RECORDS TO PROCESS:
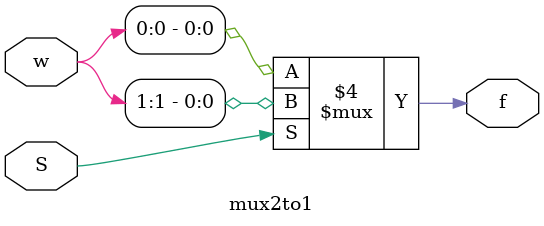
<source format=v>
module mux2to1(w, S, f);
	input S;
	input[1:0]w;
	output reg f;
	
	always @(w, S)//always@(*)
	begin
	if(S == 0)
		f = w[0];
	else
		f = w[1];
	end
endmodule
</source>
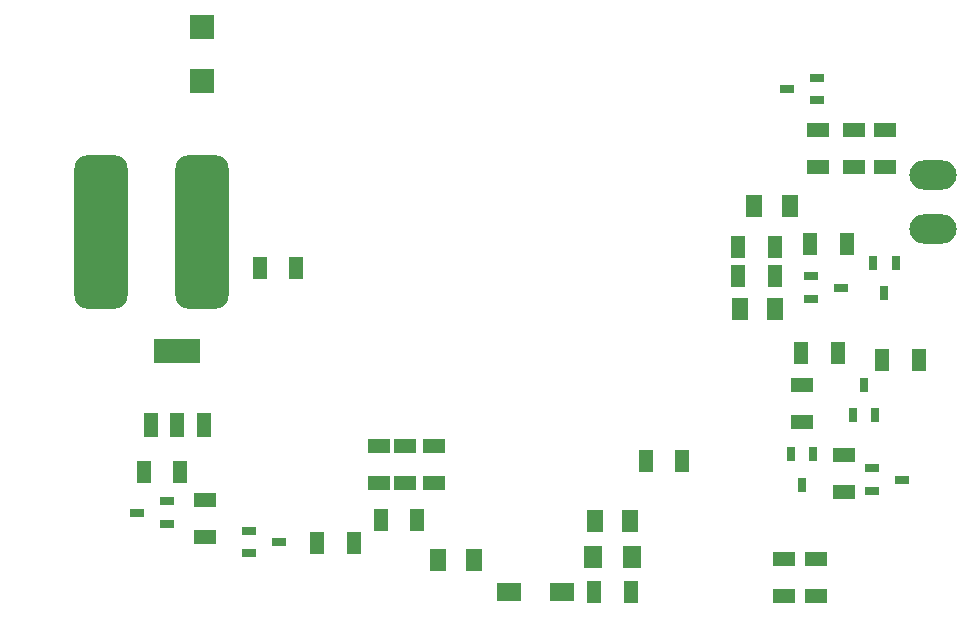
<source format=gtp>
G04*
G04 #@! TF.GenerationSoftware,Altium Limited,Altium Designer,19.1.9 (167)*
G04*
G04 Layer_Color=8421504*
%FSLAX44Y44*%
%MOMM*%
G71*
G01*
G75*
%ADD16R,1.1500X1.8500*%
G04:AMPARAMS|DCode=17|XSize=4.5mm|YSize=13mm|CornerRadius=1.125mm|HoleSize=0mm|Usage=FLASHONLY|Rotation=0.000|XOffset=0mm|YOffset=0mm|HoleType=Round|Shape=RoundedRectangle|*
%AMROUNDEDRECTD17*
21,1,4.5000,10.7500,0,0,0.0*
21,1,2.2500,13.0000,0,0,0.0*
1,1,2.2500,1.1250,-5.3750*
1,1,2.2500,-1.1250,-5.3750*
1,1,2.2500,-1.1250,5.3750*
1,1,2.2500,1.1250,5.3750*
%
%ADD17ROUNDEDRECTD17*%
%ADD18R,1.1500X0.7500*%
%ADD19R,1.8500X1.1500*%
%ADD20R,1.3500X1.9500*%
%ADD21R,1.2000X2.0000*%
%ADD22R,4.0000X2.0000*%
%ADD23R,2.1500X2.1000*%
%ADD24R,0.7500X1.1500*%
%ADD25R,1.5500X1.8500*%
%ADD26R,2.0000X1.5500*%
%ADD27O,4.0000X2.5000*%
D16*
X-185500Y0D02*
D03*
X-216500D02*
D03*
X-136500Y-233000D02*
D03*
X-167500D02*
D03*
X-283500Y-173000D02*
D03*
X-314500D02*
D03*
X-83000Y-214000D02*
D03*
X-114000D02*
D03*
X310500Y-78000D02*
D03*
X341500D02*
D03*
X249500Y20000D02*
D03*
X280500D02*
D03*
X189000Y17500D02*
D03*
X220000D02*
D03*
X189000Y-7500D02*
D03*
X220000D02*
D03*
X242000Y-72500D02*
D03*
X273000D02*
D03*
X141500Y-164000D02*
D03*
X110500D02*
D03*
X98000Y-275000D02*
D03*
X67000D02*
D03*
D17*
X-265500Y30001D02*
D03*
X-350500D02*
D03*
D18*
X-199750Y-232500D02*
D03*
X-225250Y-242000D02*
D03*
X-225250Y-223000D02*
D03*
X-320250Y-207500D02*
D03*
X-294750Y-198000D02*
D03*
Y-217000D02*
D03*
X230250Y151000D02*
D03*
X255750Y160500D02*
D03*
X255750Y141500D02*
D03*
X275500Y-17000D02*
D03*
X250000Y-26500D02*
D03*
Y-7500D02*
D03*
X327500Y-179500D02*
D03*
X302000Y-189000D02*
D03*
X302000Y-170000D02*
D03*
D19*
X-262500Y-228000D02*
D03*
Y-197000D02*
D03*
X-93000Y-182000D02*
D03*
Y-151000D02*
D03*
X-69000Y-182000D02*
D03*
Y-151000D02*
D03*
X-115000Y-182000D02*
D03*
Y-151000D02*
D03*
X256000Y85500D02*
D03*
Y116500D02*
D03*
X287000Y85500D02*
D03*
Y116500D02*
D03*
X313000Y85500D02*
D03*
Y116500D02*
D03*
X242500Y-130500D02*
D03*
Y-99500D02*
D03*
X278000Y-190000D02*
D03*
Y-159000D02*
D03*
X227500Y-278000D02*
D03*
Y-247000D02*
D03*
X255000Y-278000D02*
D03*
Y-247000D02*
D03*
D20*
X-65000Y-248000D02*
D03*
X-35000Y-248000D02*
D03*
X232500Y52500D02*
D03*
X202500Y52500D02*
D03*
X190000Y-35000D02*
D03*
X220000D02*
D03*
X67500Y-215000D02*
D03*
X97500Y-215000D02*
D03*
D21*
X-308750Y-133250D02*
D03*
X-286250D02*
D03*
X-263750D02*
D03*
D22*
X-286250Y-70750D02*
D03*
D23*
X-265250Y203750D02*
D03*
X-265250Y157750D02*
D03*
D24*
X312500Y-21500D02*
D03*
X303000Y4000D02*
D03*
X322000Y4000D02*
D03*
X295500Y-99500D02*
D03*
X305000Y-125000D02*
D03*
X286000D02*
D03*
X243000Y-183750D02*
D03*
X233500Y-158250D02*
D03*
X252500D02*
D03*
D25*
X65750Y-245000D02*
D03*
X99250Y-245000D02*
D03*
D26*
X40000Y-275000D02*
D03*
X-5000D02*
D03*
D27*
X354000Y78000D02*
D03*
X353750Y32750D02*
D03*
M02*

</source>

WHAT NEEDS TO BE DONE: Return all of the entries exactly as written, but drop any pictures they hold.

OUTPUT FOR THIS EXERCISE:
<source format=v>
module mux2to1(w, S, f);
	input S;
	input[1:0]w;
	output reg f;
	
	always @(w, S)//always@(*)
	begin
	if(S == 0)
		f = w[0];
	else
		f = w[1];
	end
endmodule
</source>
<source format=gtp>
G04*
G04 #@! TF.GenerationSoftware,Altium Limited,Altium Designer,19.1.9 (167)*
G04*
G04 Layer_Color=8421504*
%FSLAX44Y44*%
%MOMM*%
G71*
G01*
G75*
%ADD16R,1.1500X1.8500*%
G04:AMPARAMS|DCode=17|XSize=4.5mm|YSize=13mm|CornerRadius=1.125mm|HoleSize=0mm|Usage=FLASHONLY|Rotation=0.000|XOffset=0mm|YOffset=0mm|HoleType=Round|Shape=RoundedRectangle|*
%AMROUNDEDRECTD17*
21,1,4.5000,10.7500,0,0,0.0*
21,1,2.2500,13.0000,0,0,0.0*
1,1,2.2500,1.1250,-5.3750*
1,1,2.2500,-1.1250,-5.3750*
1,1,2.2500,-1.1250,5.3750*
1,1,2.2500,1.1250,5.3750*
%
%ADD17ROUNDEDRECTD17*%
%ADD18R,1.1500X0.7500*%
%ADD19R,1.8500X1.1500*%
%ADD20R,1.3500X1.9500*%
%ADD21R,1.2000X2.0000*%
%ADD22R,4.0000X2.0000*%
%ADD23R,2.1500X2.1000*%
%ADD24R,0.7500X1.1500*%
%ADD25R,1.5500X1.8500*%
%ADD26R,2.0000X1.5500*%
%ADD27O,4.0000X2.5000*%
D16*
X-185500Y0D02*
D03*
X-216500D02*
D03*
X-136500Y-233000D02*
D03*
X-167500D02*
D03*
X-283500Y-173000D02*
D03*
X-314500D02*
D03*
X-83000Y-214000D02*
D03*
X-114000D02*
D03*
X310500Y-78000D02*
D03*
X341500D02*
D03*
X249500Y20000D02*
D03*
X280500D02*
D03*
X189000Y17500D02*
D03*
X220000D02*
D03*
X189000Y-7500D02*
D03*
X220000D02*
D03*
X242000Y-72500D02*
D03*
X273000D02*
D03*
X141500Y-164000D02*
D03*
X110500D02*
D03*
X98000Y-275000D02*
D03*
X67000D02*
D03*
D17*
X-265500Y30001D02*
D03*
X-350500D02*
D03*
D18*
X-199750Y-232500D02*
D03*
X-225250Y-242000D02*
D03*
X-225250Y-223000D02*
D03*
X-320250Y-207500D02*
D03*
X-294750Y-198000D02*
D03*
Y-217000D02*
D03*
X230250Y151000D02*
D03*
X255750Y160500D02*
D03*
X255750Y141500D02*
D03*
X275500Y-17000D02*
D03*
X250000Y-26500D02*
D03*
Y-7500D02*
D03*
X327500Y-179500D02*
D03*
X302000Y-189000D02*
D03*
X302000Y-170000D02*
D03*
D19*
X-262500Y-228000D02*
D03*
Y-197000D02*
D03*
X-93000Y-182000D02*
D03*
Y-151000D02*
D03*
X-69000Y-182000D02*
D03*
Y-151000D02*
D03*
X-115000Y-182000D02*
D03*
Y-151000D02*
D03*
X256000Y85500D02*
D03*
Y116500D02*
D03*
X287000Y85500D02*
D03*
Y116500D02*
D03*
X313000Y85500D02*
D03*
Y116500D02*
D03*
X242500Y-130500D02*
D03*
Y-99500D02*
D03*
X278000Y-190000D02*
D03*
Y-159000D02*
D03*
X227500Y-278000D02*
D03*
Y-247000D02*
D03*
X255000Y-278000D02*
D03*
Y-247000D02*
D03*
D20*
X-65000Y-248000D02*
D03*
X-35000Y-248000D02*
D03*
X232500Y52500D02*
D03*
X202500Y52500D02*
D03*
X190000Y-35000D02*
D03*
X220000D02*
D03*
X67500Y-215000D02*
D03*
X97500Y-215000D02*
D03*
D21*
X-308750Y-133250D02*
D03*
X-286250D02*
D03*
X-263750D02*
D03*
D22*
X-286250Y-70750D02*
D03*
D23*
X-265250Y203750D02*
D03*
X-265250Y157750D02*
D03*
D24*
X312500Y-21500D02*
D03*
X303000Y4000D02*
D03*
X322000Y4000D02*
D03*
X295500Y-99500D02*
D03*
X305000Y-125000D02*
D03*
X286000D02*
D03*
X243000Y-183750D02*
D03*
X233500Y-158250D02*
D03*
X252500D02*
D03*
D25*
X65750Y-245000D02*
D03*
X99250Y-245000D02*
D03*
D26*
X40000Y-275000D02*
D03*
X-5000D02*
D03*
D27*
X354000Y78000D02*
D03*
X353750Y32750D02*
D03*
M02*

</source>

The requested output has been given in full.